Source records
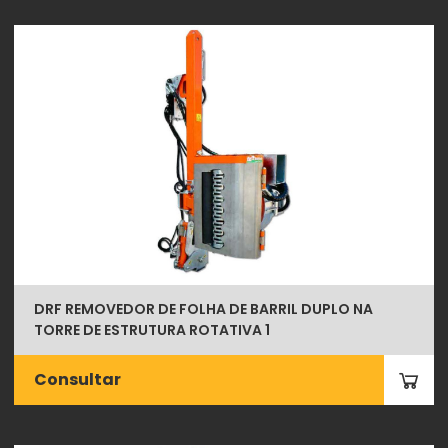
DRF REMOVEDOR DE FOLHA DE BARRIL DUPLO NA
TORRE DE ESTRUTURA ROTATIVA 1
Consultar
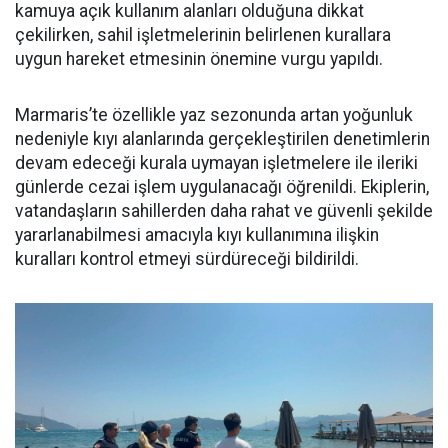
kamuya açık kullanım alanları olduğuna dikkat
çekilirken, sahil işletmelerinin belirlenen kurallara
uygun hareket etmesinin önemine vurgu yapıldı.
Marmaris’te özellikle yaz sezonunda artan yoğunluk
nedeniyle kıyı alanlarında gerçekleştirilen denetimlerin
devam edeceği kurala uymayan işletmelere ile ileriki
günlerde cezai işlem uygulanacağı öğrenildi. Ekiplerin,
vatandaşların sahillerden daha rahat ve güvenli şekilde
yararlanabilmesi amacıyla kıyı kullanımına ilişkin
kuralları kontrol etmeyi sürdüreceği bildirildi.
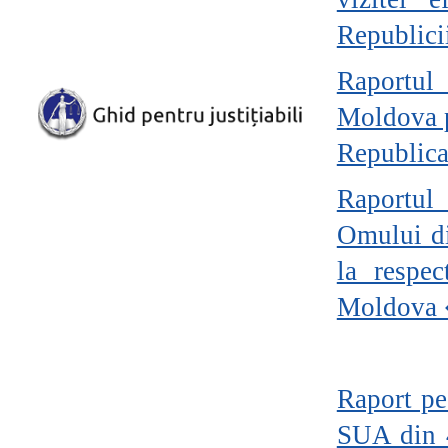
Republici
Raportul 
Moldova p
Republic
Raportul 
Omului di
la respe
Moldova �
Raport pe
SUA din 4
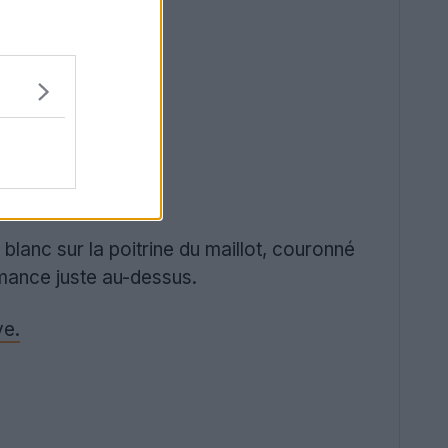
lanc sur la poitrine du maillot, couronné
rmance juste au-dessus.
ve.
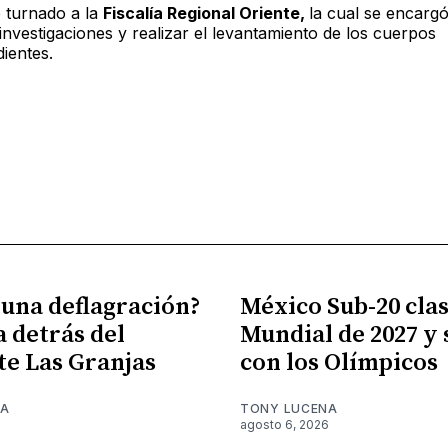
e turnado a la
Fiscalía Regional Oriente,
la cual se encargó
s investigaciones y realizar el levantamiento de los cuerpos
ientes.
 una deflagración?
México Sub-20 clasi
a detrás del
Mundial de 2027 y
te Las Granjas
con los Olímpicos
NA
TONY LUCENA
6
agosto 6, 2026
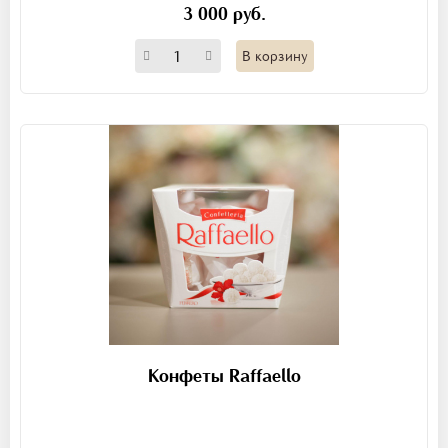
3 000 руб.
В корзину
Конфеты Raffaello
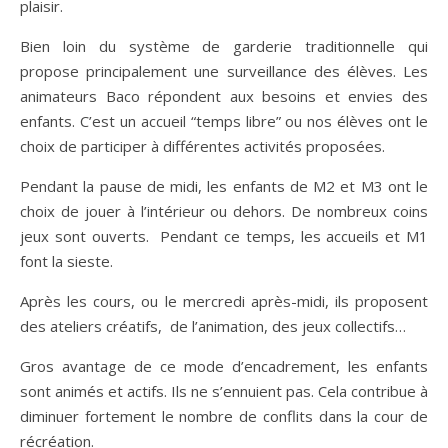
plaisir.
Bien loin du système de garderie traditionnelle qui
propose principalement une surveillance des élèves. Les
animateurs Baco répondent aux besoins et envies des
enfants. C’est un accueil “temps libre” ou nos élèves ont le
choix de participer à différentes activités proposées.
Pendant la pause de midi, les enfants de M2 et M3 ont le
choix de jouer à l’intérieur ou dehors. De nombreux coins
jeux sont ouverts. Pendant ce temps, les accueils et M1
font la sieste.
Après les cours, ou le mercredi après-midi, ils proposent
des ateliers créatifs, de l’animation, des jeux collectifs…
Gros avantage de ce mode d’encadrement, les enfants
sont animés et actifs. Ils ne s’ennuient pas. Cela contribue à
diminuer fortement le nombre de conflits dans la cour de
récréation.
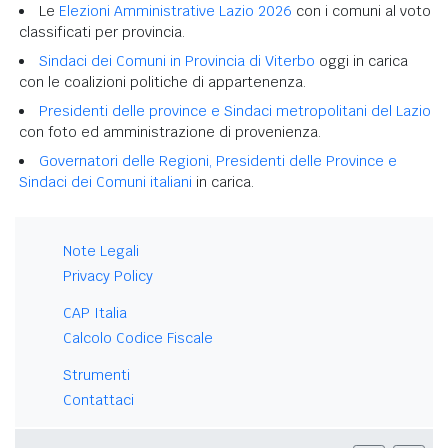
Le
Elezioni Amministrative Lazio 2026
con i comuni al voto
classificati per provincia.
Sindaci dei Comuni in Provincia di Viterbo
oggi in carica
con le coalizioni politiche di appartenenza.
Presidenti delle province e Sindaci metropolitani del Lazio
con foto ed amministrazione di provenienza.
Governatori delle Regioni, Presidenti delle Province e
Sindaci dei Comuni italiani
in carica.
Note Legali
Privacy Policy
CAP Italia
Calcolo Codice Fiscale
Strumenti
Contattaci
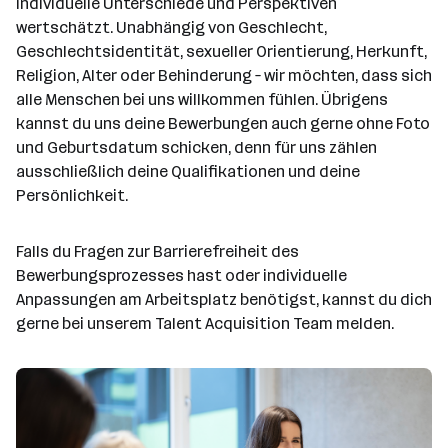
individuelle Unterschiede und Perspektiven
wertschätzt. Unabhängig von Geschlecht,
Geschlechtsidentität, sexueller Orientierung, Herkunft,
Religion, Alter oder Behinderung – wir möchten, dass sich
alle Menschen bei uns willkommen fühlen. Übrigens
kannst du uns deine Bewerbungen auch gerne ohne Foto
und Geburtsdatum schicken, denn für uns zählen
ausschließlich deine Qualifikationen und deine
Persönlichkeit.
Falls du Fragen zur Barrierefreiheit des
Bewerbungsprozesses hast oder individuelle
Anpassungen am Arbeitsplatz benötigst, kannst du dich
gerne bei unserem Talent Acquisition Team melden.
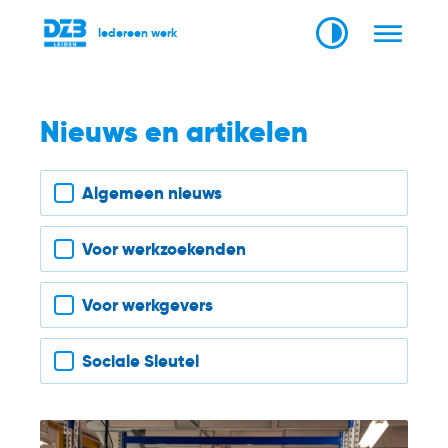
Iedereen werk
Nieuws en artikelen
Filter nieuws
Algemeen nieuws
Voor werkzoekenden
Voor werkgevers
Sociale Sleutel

==

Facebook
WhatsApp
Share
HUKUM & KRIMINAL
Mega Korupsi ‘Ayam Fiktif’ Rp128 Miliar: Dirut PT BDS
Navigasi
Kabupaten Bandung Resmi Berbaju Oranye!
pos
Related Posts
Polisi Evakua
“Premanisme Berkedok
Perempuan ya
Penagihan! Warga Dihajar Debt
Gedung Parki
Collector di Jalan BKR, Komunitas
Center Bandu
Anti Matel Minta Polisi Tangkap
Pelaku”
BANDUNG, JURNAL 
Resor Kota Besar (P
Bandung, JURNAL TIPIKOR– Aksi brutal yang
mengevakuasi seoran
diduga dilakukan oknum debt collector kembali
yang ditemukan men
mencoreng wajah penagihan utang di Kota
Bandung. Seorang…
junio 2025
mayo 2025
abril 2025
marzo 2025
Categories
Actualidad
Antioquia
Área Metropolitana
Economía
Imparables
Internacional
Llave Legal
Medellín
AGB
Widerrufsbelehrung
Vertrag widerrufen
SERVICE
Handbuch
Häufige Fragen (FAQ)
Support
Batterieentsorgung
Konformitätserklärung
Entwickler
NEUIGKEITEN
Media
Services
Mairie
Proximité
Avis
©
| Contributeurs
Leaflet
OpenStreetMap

→ PROBLEM: Recast the entries between the line containing "kamuya açık kullanım alanları olduğuna dikkat" and the line containing "nedeniyle kıyı alanlarında", inclusive, as a JSON list of strings with one string per line.

→ SOLUTION TO THE EXERCISE:
[
  "kamuya açık kullanım alanları olduğuna dikkat",
  "çekilirken, sahil işletmelerinin belirlenen kurallara",
  "uygun hareket etmesinin önemine vurgu yapıldı.",
  "Marmaris’te özellikle yaz sezonunda artan yoğunluk",
  "nedeniyle kıyı alanlarında gerçekleştirilen denetimlerin"
]